#3017 – The Changing Face of Evil

On Monday, January 20, shortly before President Donald J. Trump officially became the 47th President of the United States, US Marines in California were in a gunfight against FBI agents guilty, allegedly, of planting surveillance gear in the off-post home of a White Hat council member stationed at Camp Pendleton.

Two days earlier, the officer found miniature audio and video recording devices in his bedroom, living room, and home office. Whoever installed the gadgets had infiltrated the home, circumventing a wireless alarm without leaving signs of intrusion. They hadn’t left a fingerprint or footprint or disturbed a piece of furniture. And while the intruder(s) had a degree of expertise, he apparently hadn’t the prescience to predict a White Hat council member would have counter-surveillance contraptions inside his home, which he checked habitually. And when he reviewed video footage from one of his strategically placed cameras, he saw two men garbed in black installing micro-cameras in lighting fixtures and other discrete locations. The intruders wore masks, their features undiscernible, but one held in his right hand a Glock 19, which he put on a counter while handing his companion a screwdriver. The officer’s camera had enough resolution to capture the gun’s serial numbers on a metal insert in front of the trigger guard.

White Hats accessed the Federal Firearms License (FFL) database and learned that the gun belonged to a California resident named Charles Dubois. Dubois was also a longtime FBI agent who worked at the bureau’s Fresno office.

Naturally, White Hats decided to visit him.

On Monday morning PST, US Marines arrived at and staked out Dubois’ domicile, with orders to arrest him on espionage charges. As they prepared to storm the house, a sedan carrying two men wearing dark suits and sunglasses pulled into the driveway. The driver honked the horn. It seemed that Dubois was carpooling to work that day.

Although the Marines had concealed themselves, upon opening his front door, Dubois must have sensed something was amiss; he glanced about nervously. He pulled a cellphone from his jacket and held it to his ear. A second later, the man in the sedan’s passenger seat had a cell to his ear—the two obviously were speaking to each other.

Dubois ducked back inside but left the door ajar, and the sedan reversed slowly.
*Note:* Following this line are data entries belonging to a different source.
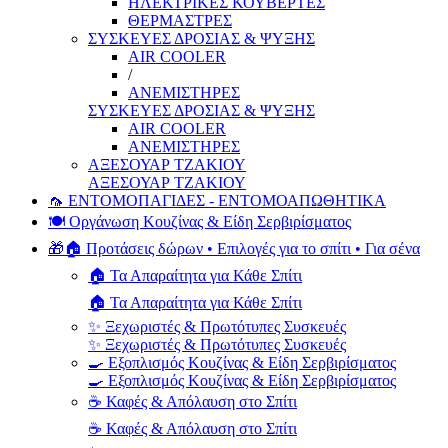
ΗΛΕΚΤΡΙΚΕΣ ΚΟΥΒΕΡΤΕΣ
ΘΕΡΜΑΣΤΡΕΣ
ΣΥΣΚΕΥΕΣ ΔΡΟΣΙΑΣ & ΨΥΞΗΣ
AIR COOLER
/
ΑΝΕΜΙΣΤΗΡΕΣ
ΣΥΣΚΕΥΕΣ ΔΡΟΣΙΑΣ & ΨΥΞΗΣ
AIR COOLER
ΑΝΕΜΙΣΤΗΡΕΣ
ΑΞΕΣΟΥΑΡ ΤΖΑΚΙΟΥ
ΑΞΕΣΟΥΑΡ ΤΖΑΚΙΟΥ
🦟 ΕΝΤΟΜΟΠΑΓΙΔΕΣ - ΕΝΤΟΜΟΑΠΩΘΗΤΙΚΑ
🍽️ Οργάνωση Κουζίνας & Είδη Σερβιρίσματος
🎁🏠 Προτάσεις δώρων • Επιλογές για το σπίτι • Για σένα
🏠 Τα Απαραίτητα για Κάθε Σπίτι
🏠 Τα Απαραίτητα για Κάθε Σπίτι
✨ Ξεχωριστές & Πρωτότυπες Συσκευές
✨ Ξεχωριστές & Πρωτότυπες Συσκευές
🍳 Εξοπλισμός Κουζίνας & Είδη Σερβιρίσματος
🍳 Εξοπλισμός Κουζίνας & Είδη Σερβιρίσματος
☕ Καφές & Απόλαυση στο Σπίτι
☕ Καφές & Απόλαυση στο Σπίτι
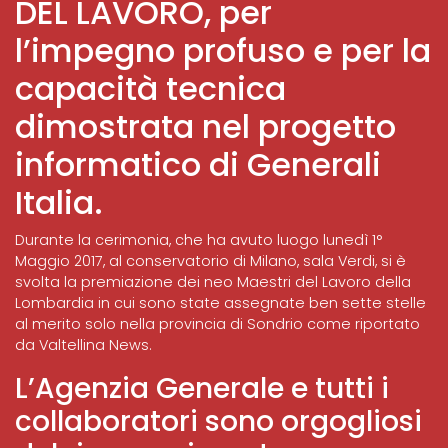
DEL LAVORO, per
l’impegno profuso e per la
capacità tecnica
dimostrata nel progetto
informatico di
Generali
Italia
.
Durante la cerimonia, che ha avuto luogo lunedì 1°
Maggio 2017, al conservatorio di Milano, sala Verdi, si è
svolta la premiazione dei neo Maestri del Lavoro della
Lombardia in cui sono state assegnate ben sette stelle
al merito solo nella provincia di Sondrio come riportato
da
Valtellina News
.
L’
Agenzia Generale
e tutti i
collaboratori sono orgogliosi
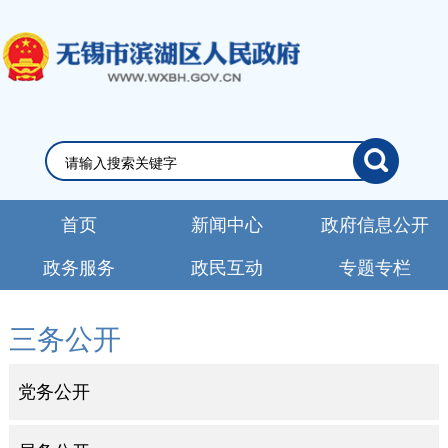
首页
新闻中心
政府信息公开
政务服务
政民互动
专题专栏
三务公开
党务公开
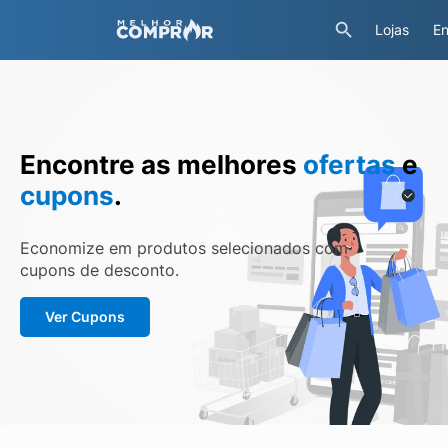
Lojas
En
Encontre as melhores
ofertas
e
cupons
.
Economize em produtos selecionados com
cupons de desconto.
Ver Cupons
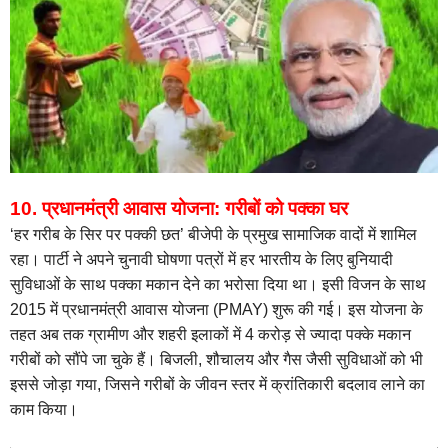
10. प्रधानमंत्री आवास योजना: गरीबों को पक्का घर
‘हर गरीब के सिर पर पक्की छत’ बीजेपी के प्रमुख सामाजिक वादों में शामिल
रहा। पार्टी ने अपने चुनावी घोषणा पत्रों में हर भारतीय के लिए बुनियादी
सुविधाओं के साथ पक्का मकान देने का भरोसा दिया था। इसी विजन के साथ
2015 में प्रधानमंत्री आवास योजना (PMAY) शुरू की गई। इस योजना के
तहत अब तक ग्रामीण और शहरी इलाकों में 4 करोड़ से ज्यादा पक्के मकान
गरीबों को सौंपे जा चुके हैं। बिजली, शौचालय और गैस जैसी सुविधाओं को भी
इससे जोड़ा गया, जिसने गरीबों के जीवन स्तर में क्रांतिकारी बदलाव लाने का
काम किया।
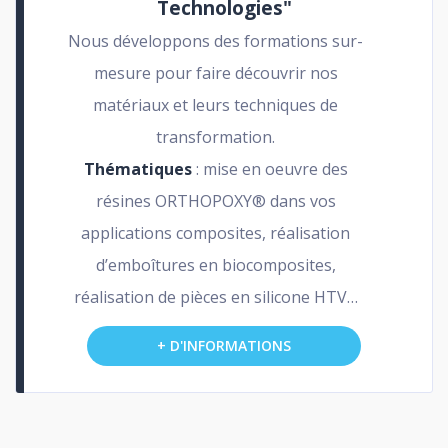
Technologies"
Nous développons des formations sur-
mesure pour faire découvrir nos
matériaux et leurs techniques de
transformation.
Thématiques
: mise en oeuvre des
résines ORTHOPOXY® dans vos
applications composites, réalisation
d’emboîtures en biocomposites,
réalisation de pièces en silicone HTV…
+ D'INFORMATIONS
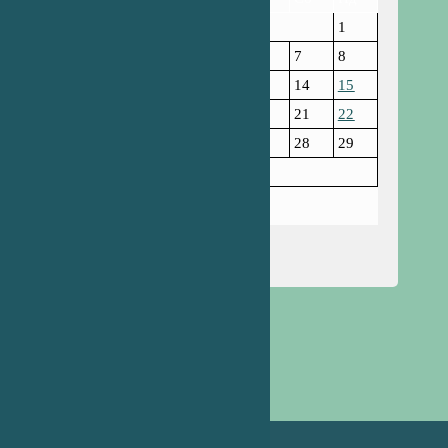
1
2
3
4
5
6
7
8
9
10
11
12
13
14
15
16
17
18
19
20
21
22
23
24
25
26
27
28
29
30
31
Грудень 2024
« Лис
Січ »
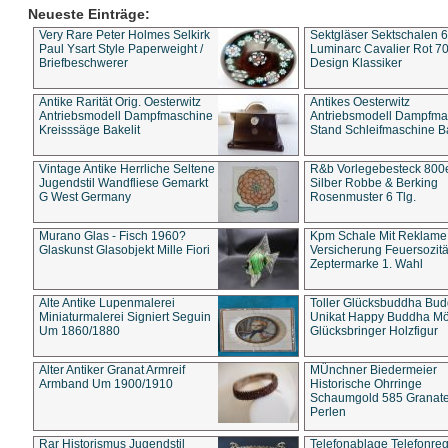
Neueste Einträge:
Very Rare Peter Holmes Selkirk
Sektgläser Sektschalen 
Paul Ysart Style Paperweight /
Luminarc Cavalier Rot 70
Briefbeschwerer
Design Klassiker
Antike Rarität Orig. Oesterwitz
Antikes Oesterwitz
Antriebsmodell Dampfmaschine
Antriebsmodell Dampfma
Kreisssäge Bakelit
Stand Schleifmaschine Ba
Vintage Antike Herrliche Seltene
R&b Vorlegebesteck 800
Jugendstil Wandfliese Gemarkt
Silber Robbe & Berking
G West Germany
Rosenmuster 6 Tlg.
Murano Glas - Fisch 1960?
Kpm Schale Mit Reklame
Glaskunst Glasobjekt Mille Fiori
Versicherung Feuersozitä
Zeptermarke 1. Wahl
Alte Antike Lupenmalerei
Toller Glücksbuddha Bu
Miniaturmalerei Signiert Seguin
Unikat Happy Buddha M
Um 1860/1880
Glücksbringer Holzfigur
Alter Antiker Granat Armreif
MÜnchner Biedermeier
Armband Um 1900/1910
Historische Ohrringe
Schaumgold 585 Granate 
Perlen
Rar Historismus Jugendstil
Telefonablage Telefonreg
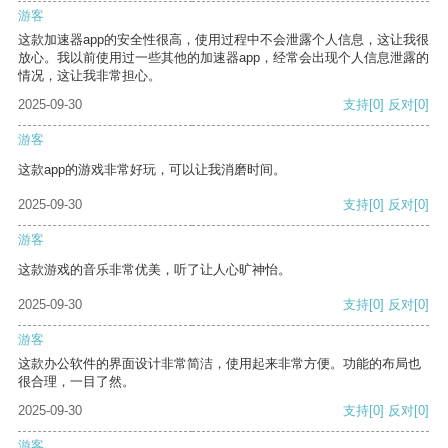
游客
这款加速器app的安全性很高，使用过程中不会泄露个人信息，这让我很
放心。我以前使用过一些其他的加速器app，经常会出现个人信息泄露的
情况，这让我非常担心。
2025-09-30
支持
[0]
反对
[0]
游客
这款app的游戏非常好玩，可以让我消磨时间。
2025-09-30
支持
[0]
反对
[0]
游客
这款游戏的音乐非常优美，听了让人心旷神怡。
2025-09-30
支持
[0]
反对
[0]
游客
这款办公软件的界面设计非常简洁，使用起来非常方便。功能的布局也
很合理，一目了然。
2025-09-30
支持
[0]
反对
[0]
游客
The Marines intuited they had somehow been made and broke cover. But by the time they reached the sedan, its occupants had fled the vehicles, entered Dubois’ house, and slammed shut the door.

Windows suddenly shattered, and the Marines came under fire. Bullets whizzed past them. One Marine diving for cover got hit in the leg and oozed blood on the pavement. A valiant Marine dashed toward him but had to retreat as the distinctive sound of automatic weapon fire erupted around him. When the gunfire subsided momentarily, the Marine in charge shouted at the top of his lungs, telling the three feds they were outnumbered and outgunned and would certainly die unless they surrendered immediately.

Meanwhile, a fountain of blood gushed from the wounded Marine’s leg. He lay in a pool of his own blood, telling his compatriots not to rescue him because they, too, might fall to enemy gunfire.

A standoff, an impasse, ensued. Both sides eyeballed one another, but neither was willing to break the stalemate. The feds demanded the Marines surrender, and vice versa.

It was high noon in DC, the highest point of culmination, often described in Old West fiction as the zenith of a confrontation between gunslingers.

Two minutes afterward, the unimaginable happened: The feds hurled their weapons out a shattered window, announced they were unarmed and surrendering, and beseeched the Marines to accept their unconditional surrender.

Their capitulation coincided with Trump’s inauguration.

“We work with you now, we’re coming out with hands up, don’t shoot, we give up,” one of the feds shouted. “We serve President Trump.”

The Marines treated the wounded after subduing the feds, who were true to their word.

Synchronously, Gen. Smith’s office received a flurry of phone calls from FBI offices in Portland, San Diego, Detroit, New York City, and fifteen other cities—all vowing allegiance to the Constitution and President Trump and imploring White Hats to show mercy. An FBI field supervisor in Virginia told Gen. Smith he had former FBI Deputy Director Paul Abbate, who sanctioned the raid on Trump’s Mar-a-Lago estate in 2022, in handcuffs and would deliver him to the military.